What bothers people in the ministry, he says, is “that the way these M.B.A. programs have been organized by some private universities disrupts the system of education we are trying to develop.”
The private sector takes a dim view of those explanations. An official of one private business school insists anonymously that, while government officials are “fully convinced that there is real demand” for the new programs, “they want to reap all the benefits and get everyone else out of the market by accrediting only their own programs.”
According to Ms. Oey-Gardiner, private schools were hurt when the University of Indonesia’s government-approved program began. She says the private market apparently still wants the “legal stamp” of accreditation.
In any case, the University of Indonesia’s master’s program -- which includes a one-year, full-time course and a two-year, evening course -- is booming. In a system otherwise described as strapped for funds and declining in quality, business education is providing a heady combination of self-financing and blue-chip ties.
According to the program’s director, Wahjudi Prakarsa, its full-time faculty members are paid 10 times the salaries of those in other departments, while its students are charged 20 times the fees of other programs.
In addition, major companies often foot the bill for their employees to enroll.
The problems facing some Indonesian business students are seen at the Institut Pengembangan Manajemen Indonesia, or IPMI, where they are expected to undergo a kind of “shock treatment,” says the institute’s executive director, Siswanto Sudomo.
“We are getting them used to analyzing problems, used to a world of uncertainty, used to a context where information is never complete,” he says.
As a former managing director of a major computer distributor, Mr. Sudomo says he became familiar with Indonesian business leaders’ complaints about passive university graduates.
Students would wait for people to “tell them what to do,” he says. “They were so insensitive to problems, or the symptoms of problems. They were just useless that way.”
According to a Western academic specializing in Indonesian studies, such difficulties are rooted in Indonesian culture and education, where students have been “taught to obey.”
Says Mochtar Lubis, director general of the Press Foundation of Asia and an outspoken critic of the Indonesian government: “Our society has been, for the last half-century, a closed society. The sense of creativity has been lost for so many years. People don’t take the initiative. This kind of thing has been drummed into [students’] souls, so how can they be imaginative, creative M.B.A.'s?”
At IPMI -- which has 55 students, compared with about 260 in the University of Indonesia’s business program -- students remain on the campus from 8 a.m. to 10 p.m., five days a week. The medium of instruction is English, and the curriculum borrows heavily from case studies used at Harvard.
To make the imported curriculum more relevant, the institute asks students to collaborate on research involving Indonesian companies. It also brings in about 50 guest speakers a year.
“We invite people with political vision -- members of the Armed Forces, political groups, and ambassadors from major trading partners,” says Mr. Sudomo.
The participation of such people boosts students’ morale and confidence, he says, because “a lot of Indonesians are not confident enough in expressing their views to people higher in rank.”

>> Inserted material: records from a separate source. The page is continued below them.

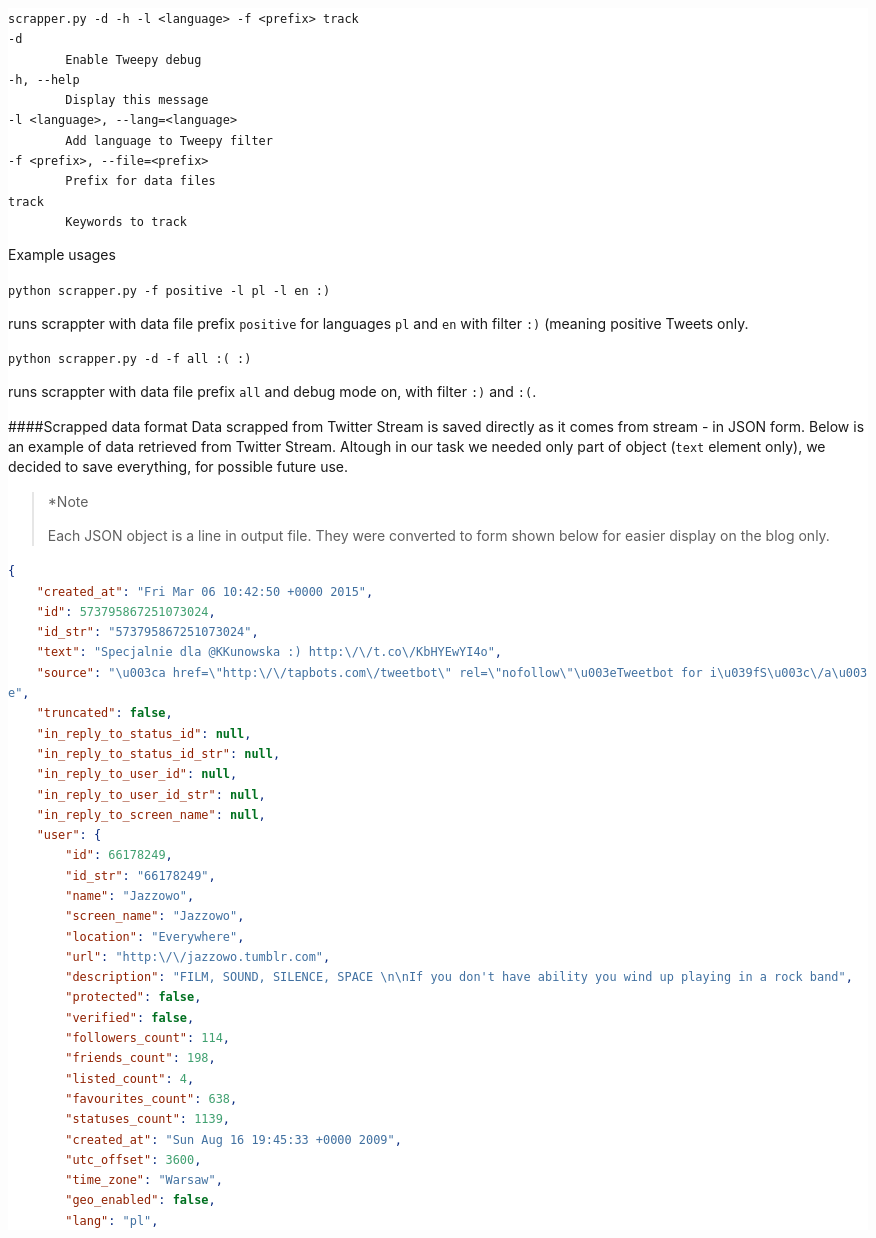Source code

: 	scrapper.py -d -h -l <language> -f <prefix> track
	-d
	        Enable Tweepy debug
	-h, --help
	        Display this message
	-l <language>, --lang=<language>
	        Add language to Tweepy filter
	-f <prefix>, --file=<prefix>
	        Prefix for data files
	track
	        Keywords to track

Example usages

	python scrapper.py -f positive -l pl -l en :)

runs scrappter with data file prefix `positive` for languages `pl` and `en` with filter `:)` (meaning positive Tweets only.

	python scrapper.py -d -f all :( :)

runs scrappter with data file prefix `all` and debug mode on, with filter `:)` and `:(`.

####Scrapped data format
Data scrapped from Twitter Stream is saved directly as it comes from stream - in JSON form. Below is an example of data retrieved from Twitter Stream. Altough in our task we needed only part of object (`text` element only), we decided to save everything, for possible future use.
>*Note
>
>Each JSON object is a line in output file. They were converted to form shown below for easier display on the blog only.

```json
{
    "created_at": "Fri Mar 06 10:42:50 +0000 2015",
    "id": 573795867251073024,
    "id_str": "573795867251073024",
    "text": "Specjalnie dla @KKunowska :) http:\/\/t.co\/KbHYEwYI4o",
    "source": "\u003ca href=\"http:\/\/tapbots.com\/tweetbot\" rel=\"nofollow\"\u003eTweetbot for i\u039fS\u003c\/a\u003e",
    "truncated": false,
    "in_reply_to_status_id": null,
    "in_reply_to_status_id_str": null,
    "in_reply_to_user_id": null,
    "in_reply_to_user_id_str": null,
    "in_reply_to_screen_name": null,
    "user": {
        "id": 66178249,
        "id_str": "66178249",
        "name": "Jazzowo",
        "screen_name": "Jazzowo",
        "location": "Everywhere",
        "url": "http:\/\/jazzowo.tumblr.com",
        "description": "FILM, SOUND, SILENCE, SPACE \n\nIf you don't have ability you wind up playing in a rock band",
        "protected": false,
        "verified": false,
        "followers_count": 114,
        "friends_count": 198,
        "listed_count": 4,
        "favourites_count": 638,
        "statuses_count": 1139,
        "created_at": "Sun Aug 16 19:45:33 +0000 2009",
        "utc_offset": 3600,
        "time_zone": "Warsaw",
        "geo_enabled": false,
        "lang": "pl",
```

Other Indonesian management schools seem to impose fewer demands, leading a resident Western expert on higher education to comment: “What you see now are a lot of schools claiming to offer M.B.A.'s that really shouldn’t be. They are diluting the value of the degree and confusing the picture.”
The picture is further muddied by the presence of graduates of foreign business schools of dubious quality.
“We’re getting to a point in Indonesian society that we’re making judgments on potential workers based on the degree they hold and the school they attended,” says an American business executive here. “Cookie-cutter M.B.A.'s are not going to significantly add to a dynamic economy.”